[EXERCISE OBJECTIVE] Among the records below, find each line bearing the word "code" and copy it.

————————

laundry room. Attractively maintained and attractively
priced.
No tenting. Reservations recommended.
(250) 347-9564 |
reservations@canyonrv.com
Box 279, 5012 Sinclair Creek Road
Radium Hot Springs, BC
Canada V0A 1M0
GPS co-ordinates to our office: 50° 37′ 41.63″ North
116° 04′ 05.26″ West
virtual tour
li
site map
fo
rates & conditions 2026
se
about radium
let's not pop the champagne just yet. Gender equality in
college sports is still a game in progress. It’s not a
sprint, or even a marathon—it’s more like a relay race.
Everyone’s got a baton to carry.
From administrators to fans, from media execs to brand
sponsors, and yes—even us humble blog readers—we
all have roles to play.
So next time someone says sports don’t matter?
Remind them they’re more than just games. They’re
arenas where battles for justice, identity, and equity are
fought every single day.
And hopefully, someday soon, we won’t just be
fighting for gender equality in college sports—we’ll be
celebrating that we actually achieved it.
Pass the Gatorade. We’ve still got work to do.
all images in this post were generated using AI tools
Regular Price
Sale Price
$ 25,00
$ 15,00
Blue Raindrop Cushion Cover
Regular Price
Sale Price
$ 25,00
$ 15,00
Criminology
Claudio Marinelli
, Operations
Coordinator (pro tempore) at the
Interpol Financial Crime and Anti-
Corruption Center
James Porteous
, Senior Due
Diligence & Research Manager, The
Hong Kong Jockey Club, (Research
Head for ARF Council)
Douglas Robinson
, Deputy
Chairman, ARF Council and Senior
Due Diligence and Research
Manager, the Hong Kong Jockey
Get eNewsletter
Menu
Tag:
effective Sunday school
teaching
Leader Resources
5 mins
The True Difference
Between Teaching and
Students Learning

————————

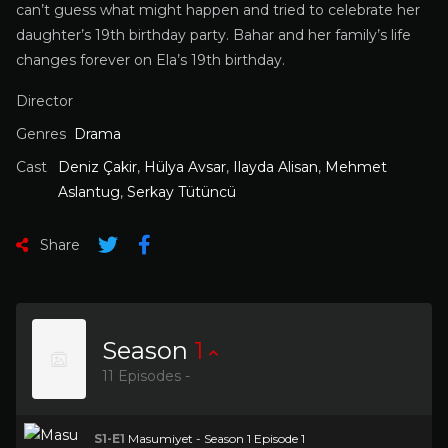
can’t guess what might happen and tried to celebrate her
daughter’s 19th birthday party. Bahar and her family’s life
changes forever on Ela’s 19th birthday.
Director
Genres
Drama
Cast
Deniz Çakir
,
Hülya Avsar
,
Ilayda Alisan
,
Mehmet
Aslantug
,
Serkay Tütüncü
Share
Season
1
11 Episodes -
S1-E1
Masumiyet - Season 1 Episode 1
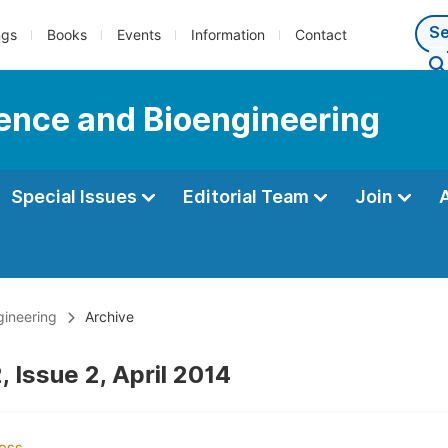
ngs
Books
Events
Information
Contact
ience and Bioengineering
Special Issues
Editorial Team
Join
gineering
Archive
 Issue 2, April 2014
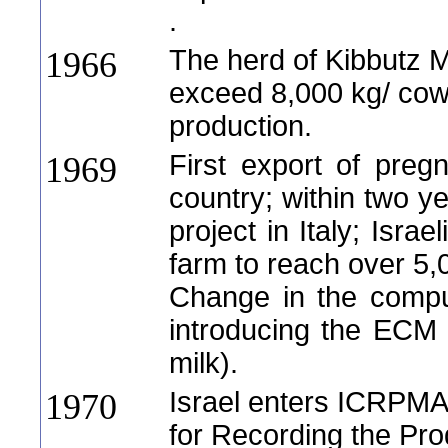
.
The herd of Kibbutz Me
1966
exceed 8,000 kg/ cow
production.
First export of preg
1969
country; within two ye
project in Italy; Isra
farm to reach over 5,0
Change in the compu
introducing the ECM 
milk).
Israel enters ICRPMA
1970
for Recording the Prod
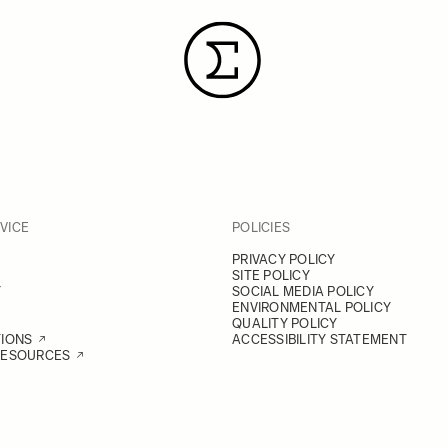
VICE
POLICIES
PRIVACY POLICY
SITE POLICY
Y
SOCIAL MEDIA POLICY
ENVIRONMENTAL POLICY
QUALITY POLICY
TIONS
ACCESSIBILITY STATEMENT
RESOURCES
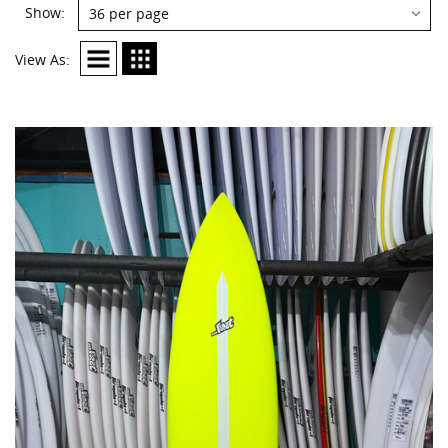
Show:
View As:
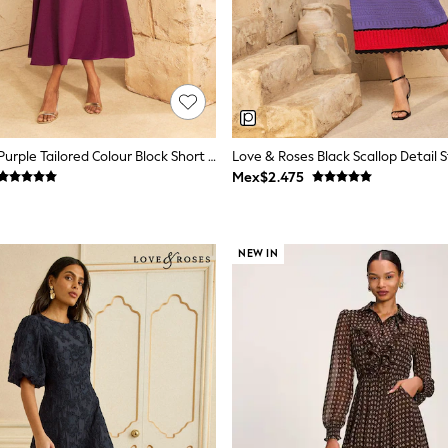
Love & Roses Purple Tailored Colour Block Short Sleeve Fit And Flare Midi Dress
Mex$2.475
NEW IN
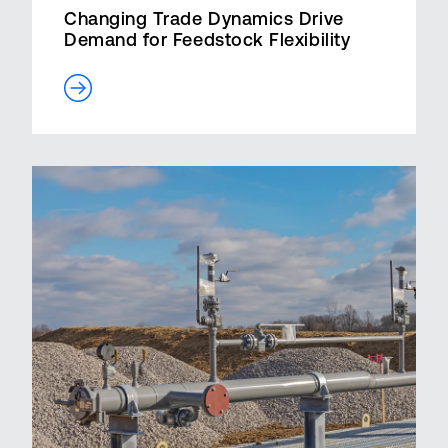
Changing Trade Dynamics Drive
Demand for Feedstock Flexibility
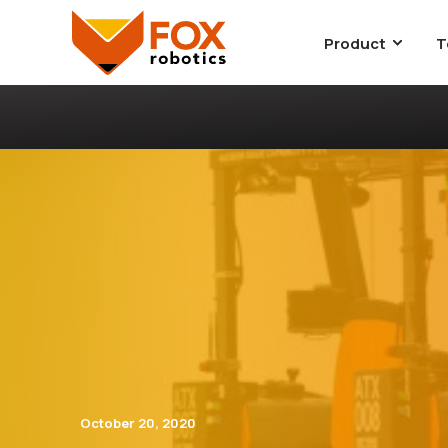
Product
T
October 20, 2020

————————

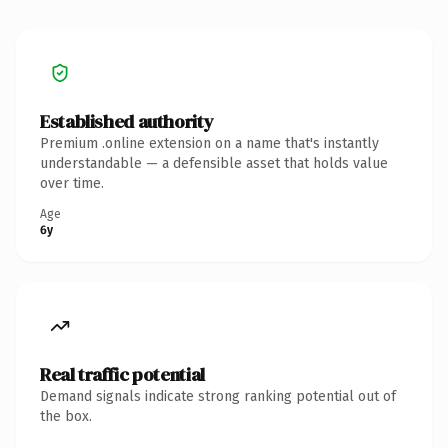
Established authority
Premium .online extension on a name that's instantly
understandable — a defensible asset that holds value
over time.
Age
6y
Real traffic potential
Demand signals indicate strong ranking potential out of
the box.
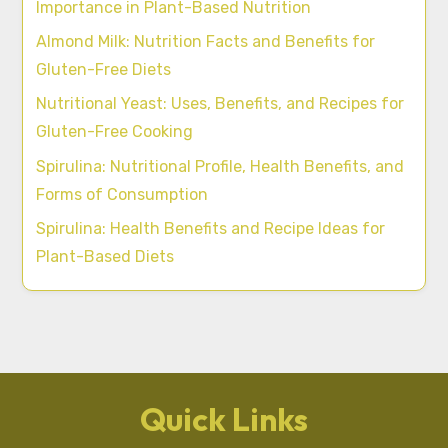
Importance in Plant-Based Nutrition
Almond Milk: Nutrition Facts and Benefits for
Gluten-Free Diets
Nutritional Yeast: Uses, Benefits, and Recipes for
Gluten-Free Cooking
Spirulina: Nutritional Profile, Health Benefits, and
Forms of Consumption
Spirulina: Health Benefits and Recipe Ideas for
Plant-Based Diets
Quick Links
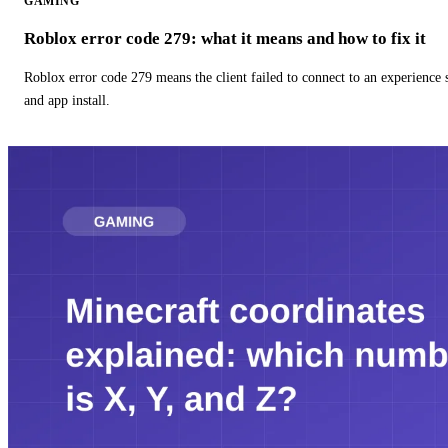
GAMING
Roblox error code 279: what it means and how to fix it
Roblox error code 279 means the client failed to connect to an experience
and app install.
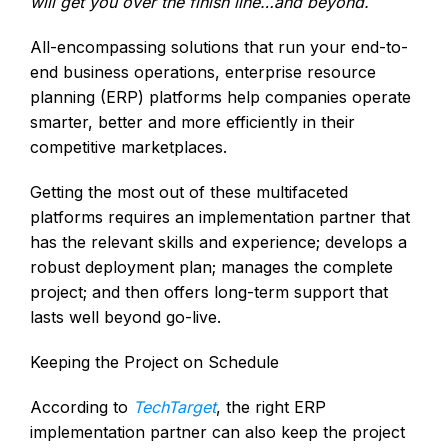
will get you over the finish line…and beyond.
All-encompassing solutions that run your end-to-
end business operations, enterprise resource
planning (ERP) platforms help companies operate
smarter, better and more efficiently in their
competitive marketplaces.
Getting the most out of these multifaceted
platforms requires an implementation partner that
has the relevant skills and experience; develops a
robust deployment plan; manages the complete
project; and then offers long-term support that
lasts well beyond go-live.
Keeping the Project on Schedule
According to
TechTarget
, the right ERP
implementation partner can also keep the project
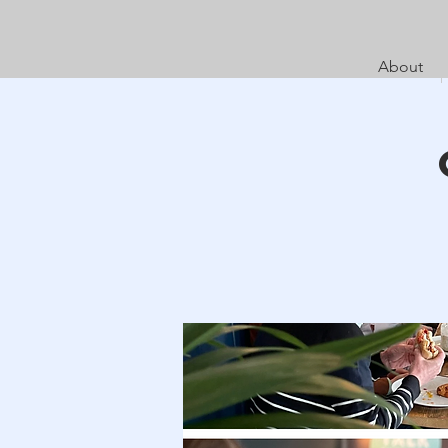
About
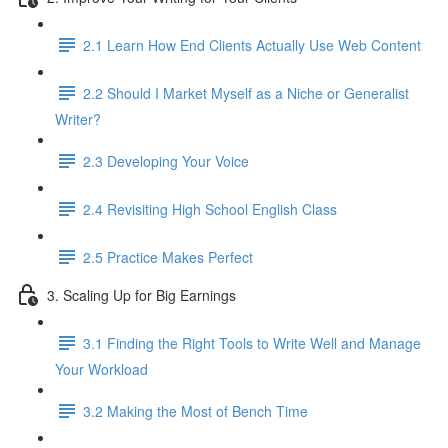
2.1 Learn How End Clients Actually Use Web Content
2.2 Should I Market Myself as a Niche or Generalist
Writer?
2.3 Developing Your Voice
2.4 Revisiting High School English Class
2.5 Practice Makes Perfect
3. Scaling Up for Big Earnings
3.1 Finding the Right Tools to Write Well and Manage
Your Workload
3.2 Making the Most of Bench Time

————————

[ANSWER BOX]
Roblox error code 279: what it means and how to fix it
Roblox error code 279 means the client failed to connect to an experience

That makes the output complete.